▶ **作業内容**: 提供テキストによると、川崎中・北部地域の市民が川崎駅よりも利用頻度が高いと言われているのはどこの駅ですか。

▶ **提供テキスト**:
------------------------------
青少年という人格形成にとって最も重要な時期に、実体験を通して、仲間と目標を共有し達成することの苦労や感動、その過程を支える家庭や社会への感謝を学ぶことで、主体的な意識の醸成が促されます。
川崎青年会議所には、近年では義務教育において必修化されたダンス事業など、多くの青少年対象事業が存在します。本年度は、これら青少年対象事業を単に青少年対象事業としてではなく、対象者が成長して次世代を担う若者となった際の意識醸成のきっかけとなる、地域愛をはぐくむ内容とするべく事業構築を行ってまいります。
【地域経済振興の機会創出】
川崎は一面において東京のベッドタウンとしての性格を強く有しており、多くの沿線が通い、各路線ごとの沿線地域圏を形成しています。例えば川崎中・北部地域の市民は、川崎駅よりも都内や横浜といった沿線のターミナル駅の利用頻度が高いとも言われ、この特性により川崎市全体としての地域的一体性を持ちづらいといった課題を有しています。このような課題に対しては、地域企業の海外展開等による販路開拓・企業間連携によるイノベーションの創出などの地域経済の振興を通し、地域企業の雇用機会の拡大を図ることで生活・労働の双方を市内経済圏で賄うといった課題解決が考えられます。
------------------------------
▶ **データセットレコード**:
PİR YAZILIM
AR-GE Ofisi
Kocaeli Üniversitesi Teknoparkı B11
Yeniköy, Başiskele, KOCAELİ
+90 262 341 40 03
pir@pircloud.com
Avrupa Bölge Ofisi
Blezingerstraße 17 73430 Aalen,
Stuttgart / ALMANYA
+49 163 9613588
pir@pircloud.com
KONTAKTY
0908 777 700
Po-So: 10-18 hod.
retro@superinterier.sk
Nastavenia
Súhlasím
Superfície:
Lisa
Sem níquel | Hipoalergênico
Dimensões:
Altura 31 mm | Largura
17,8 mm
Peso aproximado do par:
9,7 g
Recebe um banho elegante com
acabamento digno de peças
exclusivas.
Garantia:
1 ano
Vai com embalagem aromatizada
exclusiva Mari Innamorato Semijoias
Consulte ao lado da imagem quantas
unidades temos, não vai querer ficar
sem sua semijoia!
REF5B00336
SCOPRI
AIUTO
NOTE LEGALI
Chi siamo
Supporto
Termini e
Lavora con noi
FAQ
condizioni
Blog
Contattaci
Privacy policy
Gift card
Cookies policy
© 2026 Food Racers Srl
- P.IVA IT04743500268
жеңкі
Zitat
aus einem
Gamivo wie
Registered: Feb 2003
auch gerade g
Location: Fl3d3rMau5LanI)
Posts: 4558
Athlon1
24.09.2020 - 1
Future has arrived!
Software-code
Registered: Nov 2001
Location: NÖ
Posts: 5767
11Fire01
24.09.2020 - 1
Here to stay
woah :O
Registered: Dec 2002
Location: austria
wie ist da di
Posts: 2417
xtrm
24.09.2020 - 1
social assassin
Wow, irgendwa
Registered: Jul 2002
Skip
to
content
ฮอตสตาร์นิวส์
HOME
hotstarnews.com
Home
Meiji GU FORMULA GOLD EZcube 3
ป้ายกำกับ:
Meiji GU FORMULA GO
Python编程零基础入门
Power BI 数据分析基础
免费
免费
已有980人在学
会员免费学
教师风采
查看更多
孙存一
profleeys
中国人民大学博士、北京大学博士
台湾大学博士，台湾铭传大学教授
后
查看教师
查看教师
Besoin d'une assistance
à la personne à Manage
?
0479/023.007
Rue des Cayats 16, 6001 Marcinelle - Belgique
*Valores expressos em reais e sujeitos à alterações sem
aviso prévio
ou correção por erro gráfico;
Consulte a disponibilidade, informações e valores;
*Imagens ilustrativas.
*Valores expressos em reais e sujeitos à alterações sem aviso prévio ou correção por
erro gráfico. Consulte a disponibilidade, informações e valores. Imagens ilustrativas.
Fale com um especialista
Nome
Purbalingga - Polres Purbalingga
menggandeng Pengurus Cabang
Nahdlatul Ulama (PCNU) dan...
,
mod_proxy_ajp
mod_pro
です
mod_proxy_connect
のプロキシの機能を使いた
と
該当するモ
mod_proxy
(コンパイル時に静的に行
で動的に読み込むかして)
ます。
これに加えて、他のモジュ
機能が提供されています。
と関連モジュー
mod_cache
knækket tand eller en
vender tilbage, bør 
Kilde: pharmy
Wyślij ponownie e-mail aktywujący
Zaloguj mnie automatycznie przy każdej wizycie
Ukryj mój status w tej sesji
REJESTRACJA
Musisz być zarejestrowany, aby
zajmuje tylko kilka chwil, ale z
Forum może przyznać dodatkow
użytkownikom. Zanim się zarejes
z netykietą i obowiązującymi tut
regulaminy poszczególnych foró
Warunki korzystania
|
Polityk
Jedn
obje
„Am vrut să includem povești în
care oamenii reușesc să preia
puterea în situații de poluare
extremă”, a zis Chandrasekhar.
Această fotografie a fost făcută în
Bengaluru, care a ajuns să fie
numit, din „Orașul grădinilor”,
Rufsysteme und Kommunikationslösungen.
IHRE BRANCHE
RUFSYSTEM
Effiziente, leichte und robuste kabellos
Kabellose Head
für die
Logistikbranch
------------------------------
▶ **出力結果**: 都内や横浜といった沿線のターミナル駅です。